If saving of the T3PA repeated to the same file, new data will be append with new reset of record index and ToA and the file containing parts is like this:

507812	353	39993345	1022	15	0
507813	46177	39999843	159	2	0
507814	45921	39999843	159	2	0
0	421	2	13	29	0
1	297	2	22	27	0
2	297	145	62	17	0
3	297	283	19	13	0

T3P files details

Timepix3 Binary Pixels is similar to t3pa file without record index. And the numbers are not saved as ASCII, but binary. The file contains one pixel after each other. Each pixel in this format:

u32 matrixIdx;
u64 toa;
byte overflow;
byte ftoa;
u16 tot;

T3P file contents example:

As see in a HEX editor
5E86 0000 1E0B 0000
0000 0000 0005 0300
6087 0000 1E0B 0000
0000 0000 0005 0400
6387 0000 1F0B 0000
0000 0000 001B 0100
6486 0000 1E0B 0000
0000 0000 0015 0400
5D84 0000 1F0B 0000
0000 0000 0010 0200
89BD 0000 240B 0000
0000 0000 0015 0D00
5F80 0000 1E0B 0000
0000 0000 0002 0600
     
Redistributed according the structure
pxIdx
4 B
ToA
8 B
Over
1 B
fToA
1 B
ToT
2 B
5E 86 00 00 1E 0B 00 00 00 00 00 00 00 05 03 00
60 87 00 00 1E 0B 00 00 00 00 00 00 00 05 04 00
63 87 00 00 1F 0B 00 00 00 00 00 00 00 1B 01 00
64 86 00 00 1E 0B 00 00 00 00 00 00 00 15 04 00
5D 84 00 00 1F 0B 00 00 00 00 00 00 00 10 02 00
89 BD 00 00 24 0B 00 00 00 00 00 00 00 15 0D 00


Corresponding start of T3PA
Index   Matrix Index   ToA   ToT   FToA   Overflow
0   34398   2846   3   5   0
1   34656   2846   4   5   0
2   34659   2847   1   27   0
3   34404   2846   4   21   0

T3P files with trgTimeStamp
Note: This is old internal testing feature and was not intended for mormal using. If you do want to use it, here's some info:

If the trgTimeStamp feature is enabled, file can contains lines of tab-divided ASCII numbers. Every record is six numbers divided by tabs (0x09) and ended with line end (0x0A). It is possible that older firmware versions have a different number and meaning of the numbers.

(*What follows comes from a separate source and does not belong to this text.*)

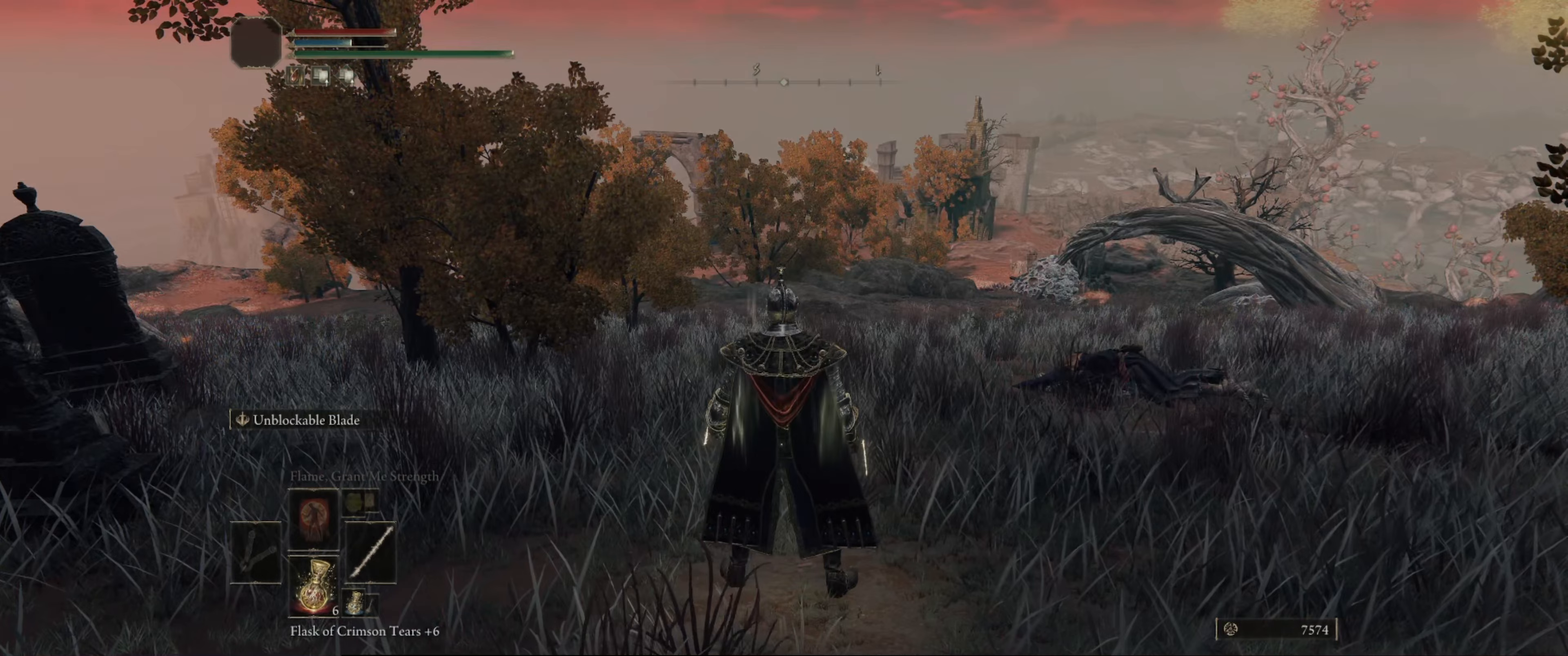
Gameplay with a controller (Xbox layout); each line is a JSON object with the inputs held at the frame after it. "events" lists button and stick changes between this image and that frame as [ms after this image, input, new state], when the widget could be followed in between. Not read: L3 R3.
{"buttons": [], "left_stick": "center", "right_stick": "center", "events": []}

Every sync pulse cause creating of one line record. In the file, each sync record and each pixel are simply stored in the order as it arrived on the computer. Any combination of order and number of binary and text records can be expected.

This is a source of complications when using the file. The file must be browsed sequentially as binary pixels. At the first occurrence of faulty or suspicious values (eg high pixel index, high ToA, Overflow>1) assume that the current record is not a pixel, but that the ASCII/tab line starts here and that it ends at 0A.

T3R files

The Timepix3 Raw Data File is special format for testing purposes. This is a dump of raw communication from the device. The file format is device specific, binary, complex and files are very large. Use this only if you have no other option.

DSC/INFO metadata files

The metadata text files are saved beside the data files and containing informations about device and settings used for measuring the data. It can be usable while openning the data file in the Pixet program or in other working with the data.

If the API is used to saving the data, programmer can use callback like us "before saving data callback" to add Your specific metadata items or can remove items that will not need.

  • DSC are files generated beside the frame data and cotaining information for each frame
  • INFO are files generated beside pixel data and some special data formats

DSC files details

The first line is header line:

Some like as A123456789: B=binary / A=ASCII and number = count of frames in multiframe data file

Next are frames in format:

1. [Fn] - Frame with idx n start: [F0], [F1], ...
2. Frame type - Data type, pixel format and frame size: Some like as "Type=i16 [X,C] width=256 height=256"
Pixels format options:
matrix - Whole matrix saved. Number of saved pixels are allways width*height.
Multiframe data file not contains frame separator.
[X,C] - Hit pixels only. Every saved pixel has matrix index and data value.
ASCII multiframe data file contains the frame separators.
The IDX file must be used to find frame begins in binary multiframe file.
[X,Y,C] - Hit pixels only. Every saved pixel has X,Y position and data value.
ASCII multiframe data file contains the frame separators.
The IDX file must be used to find frame begins in binary multiframe file.
3. Frame metadata - List of metadata items separated by blank lines:
Each metadata item is line triplet:
  1. "Item name" ("Item description"): Example: "Acq time" ("Acquisition time [s]"):
  2. DataType[valCount] Example: double[1]
  3. Values list Example: 0.500000
  4. (blank line)
4. (blank line) - end of frame (there are two blank lines, the last metadata item end and the frame end)


In txt.dsc and pbf.dsc, end of the frame is end of the file.
In the pmf.dsc, next frames or subframes metadata follows.


Some example (PBF 1 frame, with BINARY and SPARSEXY – test_49_ToA.pbf.dsc):
B000000001                                      B=binary / A=ASCII and number = count of frames in multiframe file
[F0]                                            Index of frame in the file = 0
Type=double [X,Y,C] width=256 height=256        Data type double, X,Y,C = only hit pixels saved and has XY pos.
"Acq Serie Index" ("Acquisition serie index"):  Some metadata item name and (description)
u32[1]                                          Type of the item data [number of values]
49                                              The value

(more metadata items separated by blank lines …)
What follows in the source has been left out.